Stored items:
......
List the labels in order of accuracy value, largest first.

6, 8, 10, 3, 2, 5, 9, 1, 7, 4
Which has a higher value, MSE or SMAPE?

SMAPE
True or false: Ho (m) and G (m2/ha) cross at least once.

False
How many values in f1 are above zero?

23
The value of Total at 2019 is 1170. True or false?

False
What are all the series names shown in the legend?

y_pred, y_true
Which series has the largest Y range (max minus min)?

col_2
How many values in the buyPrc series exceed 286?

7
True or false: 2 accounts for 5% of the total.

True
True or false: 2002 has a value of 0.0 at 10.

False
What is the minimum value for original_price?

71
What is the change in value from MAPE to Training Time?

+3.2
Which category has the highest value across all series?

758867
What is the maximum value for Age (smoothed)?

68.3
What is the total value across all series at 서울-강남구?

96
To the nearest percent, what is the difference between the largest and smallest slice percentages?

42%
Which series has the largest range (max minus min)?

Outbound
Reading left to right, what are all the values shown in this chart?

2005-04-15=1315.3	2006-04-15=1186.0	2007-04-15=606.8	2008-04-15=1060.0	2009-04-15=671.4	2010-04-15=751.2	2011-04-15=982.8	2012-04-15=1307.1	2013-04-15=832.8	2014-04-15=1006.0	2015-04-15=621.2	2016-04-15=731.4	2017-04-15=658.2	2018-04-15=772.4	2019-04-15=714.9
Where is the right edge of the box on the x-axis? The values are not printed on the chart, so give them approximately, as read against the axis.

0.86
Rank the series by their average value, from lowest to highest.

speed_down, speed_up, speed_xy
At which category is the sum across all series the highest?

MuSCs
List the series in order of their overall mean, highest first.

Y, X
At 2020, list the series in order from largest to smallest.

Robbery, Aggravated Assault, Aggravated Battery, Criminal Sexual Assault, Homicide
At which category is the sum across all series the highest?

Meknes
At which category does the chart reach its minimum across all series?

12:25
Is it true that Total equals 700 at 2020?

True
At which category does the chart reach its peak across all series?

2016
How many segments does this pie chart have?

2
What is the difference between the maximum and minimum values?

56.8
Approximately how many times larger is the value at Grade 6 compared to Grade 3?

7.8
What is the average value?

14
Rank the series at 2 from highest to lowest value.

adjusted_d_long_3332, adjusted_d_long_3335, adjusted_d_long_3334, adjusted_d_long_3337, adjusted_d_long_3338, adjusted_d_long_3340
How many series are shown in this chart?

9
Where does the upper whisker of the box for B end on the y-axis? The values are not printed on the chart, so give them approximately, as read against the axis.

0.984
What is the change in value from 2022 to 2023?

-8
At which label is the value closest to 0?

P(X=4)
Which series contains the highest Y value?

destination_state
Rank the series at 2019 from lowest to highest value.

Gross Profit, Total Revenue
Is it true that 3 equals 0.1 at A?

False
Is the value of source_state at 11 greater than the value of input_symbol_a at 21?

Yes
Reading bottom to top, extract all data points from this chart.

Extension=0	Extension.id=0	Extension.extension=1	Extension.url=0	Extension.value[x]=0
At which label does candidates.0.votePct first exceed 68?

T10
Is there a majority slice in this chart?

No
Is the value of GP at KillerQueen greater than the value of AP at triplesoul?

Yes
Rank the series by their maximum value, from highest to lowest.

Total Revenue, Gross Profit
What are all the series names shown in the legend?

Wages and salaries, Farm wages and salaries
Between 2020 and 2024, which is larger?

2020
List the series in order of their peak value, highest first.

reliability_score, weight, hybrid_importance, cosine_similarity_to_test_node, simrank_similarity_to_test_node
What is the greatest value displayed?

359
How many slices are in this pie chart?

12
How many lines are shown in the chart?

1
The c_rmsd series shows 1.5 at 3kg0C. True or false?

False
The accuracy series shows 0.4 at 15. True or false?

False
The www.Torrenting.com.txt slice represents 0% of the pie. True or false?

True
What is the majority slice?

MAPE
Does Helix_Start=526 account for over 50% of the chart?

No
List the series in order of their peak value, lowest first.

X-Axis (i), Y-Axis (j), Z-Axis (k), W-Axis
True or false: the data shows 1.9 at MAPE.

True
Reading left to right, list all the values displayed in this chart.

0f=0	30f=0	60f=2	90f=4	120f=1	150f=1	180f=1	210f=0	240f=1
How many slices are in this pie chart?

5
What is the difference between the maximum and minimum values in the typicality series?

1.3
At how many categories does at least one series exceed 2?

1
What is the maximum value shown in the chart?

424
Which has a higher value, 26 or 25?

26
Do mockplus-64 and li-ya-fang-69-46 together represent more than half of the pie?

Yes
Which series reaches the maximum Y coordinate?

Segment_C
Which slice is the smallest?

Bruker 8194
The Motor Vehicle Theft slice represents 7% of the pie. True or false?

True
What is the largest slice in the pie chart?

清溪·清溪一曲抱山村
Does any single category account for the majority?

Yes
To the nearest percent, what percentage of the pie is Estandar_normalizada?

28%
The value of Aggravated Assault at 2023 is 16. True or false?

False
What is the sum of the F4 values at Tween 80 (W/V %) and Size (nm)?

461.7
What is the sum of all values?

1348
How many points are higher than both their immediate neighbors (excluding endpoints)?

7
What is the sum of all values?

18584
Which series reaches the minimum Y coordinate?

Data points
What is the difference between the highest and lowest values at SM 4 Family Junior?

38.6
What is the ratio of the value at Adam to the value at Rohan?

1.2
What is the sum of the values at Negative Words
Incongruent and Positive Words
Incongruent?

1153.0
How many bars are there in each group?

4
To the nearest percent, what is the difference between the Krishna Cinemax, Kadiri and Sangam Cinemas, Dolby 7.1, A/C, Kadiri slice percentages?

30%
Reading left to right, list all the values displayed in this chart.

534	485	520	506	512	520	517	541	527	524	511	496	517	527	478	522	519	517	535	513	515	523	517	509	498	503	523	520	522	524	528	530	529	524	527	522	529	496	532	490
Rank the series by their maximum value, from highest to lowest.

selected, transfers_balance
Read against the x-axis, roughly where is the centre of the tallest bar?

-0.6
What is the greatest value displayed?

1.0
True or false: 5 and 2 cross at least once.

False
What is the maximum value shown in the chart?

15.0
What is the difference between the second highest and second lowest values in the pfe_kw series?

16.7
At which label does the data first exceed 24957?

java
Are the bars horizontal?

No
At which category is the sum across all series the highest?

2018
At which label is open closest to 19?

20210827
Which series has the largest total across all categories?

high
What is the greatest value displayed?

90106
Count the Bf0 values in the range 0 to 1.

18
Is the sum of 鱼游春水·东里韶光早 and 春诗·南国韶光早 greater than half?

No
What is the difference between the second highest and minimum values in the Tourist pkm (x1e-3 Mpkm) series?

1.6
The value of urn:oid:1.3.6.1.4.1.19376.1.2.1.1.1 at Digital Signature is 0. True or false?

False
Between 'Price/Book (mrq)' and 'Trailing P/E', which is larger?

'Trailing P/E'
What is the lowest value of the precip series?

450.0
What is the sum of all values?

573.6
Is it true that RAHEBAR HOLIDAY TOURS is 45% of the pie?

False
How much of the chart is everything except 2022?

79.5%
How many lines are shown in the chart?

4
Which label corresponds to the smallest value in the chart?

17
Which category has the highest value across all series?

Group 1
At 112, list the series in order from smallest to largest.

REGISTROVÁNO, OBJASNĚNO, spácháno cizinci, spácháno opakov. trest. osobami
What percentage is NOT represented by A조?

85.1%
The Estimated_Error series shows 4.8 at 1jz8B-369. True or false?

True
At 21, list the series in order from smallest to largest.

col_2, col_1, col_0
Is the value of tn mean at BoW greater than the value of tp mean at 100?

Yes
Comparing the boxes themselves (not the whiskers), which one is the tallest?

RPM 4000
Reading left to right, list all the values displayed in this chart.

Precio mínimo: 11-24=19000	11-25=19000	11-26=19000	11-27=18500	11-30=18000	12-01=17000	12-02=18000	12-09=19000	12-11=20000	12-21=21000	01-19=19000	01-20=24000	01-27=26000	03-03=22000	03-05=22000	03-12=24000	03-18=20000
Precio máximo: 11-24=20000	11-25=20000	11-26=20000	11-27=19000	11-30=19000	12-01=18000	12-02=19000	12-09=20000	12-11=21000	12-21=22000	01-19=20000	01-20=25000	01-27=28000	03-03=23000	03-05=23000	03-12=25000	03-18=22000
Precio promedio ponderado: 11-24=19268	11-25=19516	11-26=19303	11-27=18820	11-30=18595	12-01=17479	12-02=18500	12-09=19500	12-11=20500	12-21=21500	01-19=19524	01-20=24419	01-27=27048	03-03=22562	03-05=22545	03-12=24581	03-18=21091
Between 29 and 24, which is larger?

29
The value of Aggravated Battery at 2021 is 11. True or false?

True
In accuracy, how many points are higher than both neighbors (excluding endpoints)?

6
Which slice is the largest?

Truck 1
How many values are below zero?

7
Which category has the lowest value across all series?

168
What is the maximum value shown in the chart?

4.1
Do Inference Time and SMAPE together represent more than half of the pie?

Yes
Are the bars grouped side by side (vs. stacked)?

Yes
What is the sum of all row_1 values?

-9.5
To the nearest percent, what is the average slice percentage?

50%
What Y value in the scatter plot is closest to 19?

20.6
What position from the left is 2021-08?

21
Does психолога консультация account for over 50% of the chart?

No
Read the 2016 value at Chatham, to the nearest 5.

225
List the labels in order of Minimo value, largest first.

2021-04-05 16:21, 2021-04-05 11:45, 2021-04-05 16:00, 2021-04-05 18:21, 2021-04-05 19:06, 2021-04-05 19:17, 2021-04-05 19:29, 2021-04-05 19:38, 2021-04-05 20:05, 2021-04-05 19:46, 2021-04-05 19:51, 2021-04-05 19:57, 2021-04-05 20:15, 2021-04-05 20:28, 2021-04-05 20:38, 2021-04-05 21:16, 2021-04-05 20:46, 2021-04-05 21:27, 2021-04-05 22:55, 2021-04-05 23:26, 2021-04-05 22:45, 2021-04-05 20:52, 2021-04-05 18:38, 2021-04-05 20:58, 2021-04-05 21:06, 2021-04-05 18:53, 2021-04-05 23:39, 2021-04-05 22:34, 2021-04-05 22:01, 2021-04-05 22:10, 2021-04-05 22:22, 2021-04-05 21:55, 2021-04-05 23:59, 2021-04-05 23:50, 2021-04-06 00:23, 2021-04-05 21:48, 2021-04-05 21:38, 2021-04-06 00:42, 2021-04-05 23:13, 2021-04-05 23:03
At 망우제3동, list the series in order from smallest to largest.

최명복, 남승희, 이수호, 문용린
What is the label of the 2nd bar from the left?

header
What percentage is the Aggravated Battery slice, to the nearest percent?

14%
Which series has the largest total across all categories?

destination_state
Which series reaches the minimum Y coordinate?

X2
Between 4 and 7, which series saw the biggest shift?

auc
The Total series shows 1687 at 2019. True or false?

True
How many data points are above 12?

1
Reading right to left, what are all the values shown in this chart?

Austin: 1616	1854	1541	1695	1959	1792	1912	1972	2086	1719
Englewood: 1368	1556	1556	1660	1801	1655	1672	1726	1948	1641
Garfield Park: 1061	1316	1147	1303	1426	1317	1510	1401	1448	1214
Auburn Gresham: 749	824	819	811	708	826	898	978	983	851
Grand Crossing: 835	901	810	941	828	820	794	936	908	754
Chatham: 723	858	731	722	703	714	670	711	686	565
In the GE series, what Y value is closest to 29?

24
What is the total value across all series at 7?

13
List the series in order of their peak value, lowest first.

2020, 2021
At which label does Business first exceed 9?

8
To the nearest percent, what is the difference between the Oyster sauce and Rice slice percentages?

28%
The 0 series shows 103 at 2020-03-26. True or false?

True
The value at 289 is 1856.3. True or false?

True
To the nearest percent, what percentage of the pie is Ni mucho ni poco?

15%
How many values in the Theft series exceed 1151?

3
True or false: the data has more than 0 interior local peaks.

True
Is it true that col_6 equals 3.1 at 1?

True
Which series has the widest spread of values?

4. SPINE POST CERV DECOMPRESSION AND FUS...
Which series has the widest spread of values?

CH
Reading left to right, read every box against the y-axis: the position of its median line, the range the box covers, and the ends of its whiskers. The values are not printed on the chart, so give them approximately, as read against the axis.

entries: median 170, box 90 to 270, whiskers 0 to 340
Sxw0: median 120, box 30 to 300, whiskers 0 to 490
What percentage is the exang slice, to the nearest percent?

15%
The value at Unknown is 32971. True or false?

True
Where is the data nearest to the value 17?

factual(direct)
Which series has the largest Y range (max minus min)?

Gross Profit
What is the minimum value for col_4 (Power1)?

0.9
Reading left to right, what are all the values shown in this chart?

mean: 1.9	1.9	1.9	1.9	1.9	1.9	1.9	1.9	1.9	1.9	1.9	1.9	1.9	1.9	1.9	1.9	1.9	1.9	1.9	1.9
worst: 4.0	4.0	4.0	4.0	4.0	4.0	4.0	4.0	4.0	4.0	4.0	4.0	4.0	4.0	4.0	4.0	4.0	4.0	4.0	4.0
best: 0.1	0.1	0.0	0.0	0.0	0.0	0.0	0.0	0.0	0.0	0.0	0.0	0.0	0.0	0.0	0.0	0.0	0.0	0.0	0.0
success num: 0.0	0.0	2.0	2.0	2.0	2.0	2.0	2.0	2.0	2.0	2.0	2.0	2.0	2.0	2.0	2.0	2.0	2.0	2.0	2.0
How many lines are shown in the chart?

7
......
◆ **WORK ORDER**
Report how many lines of the data above contain the string "SMAPE", counting only matches with the same uppercase and lowercase letters. Reply with the number alone.

◆ **SOLVED EXERCISE**
3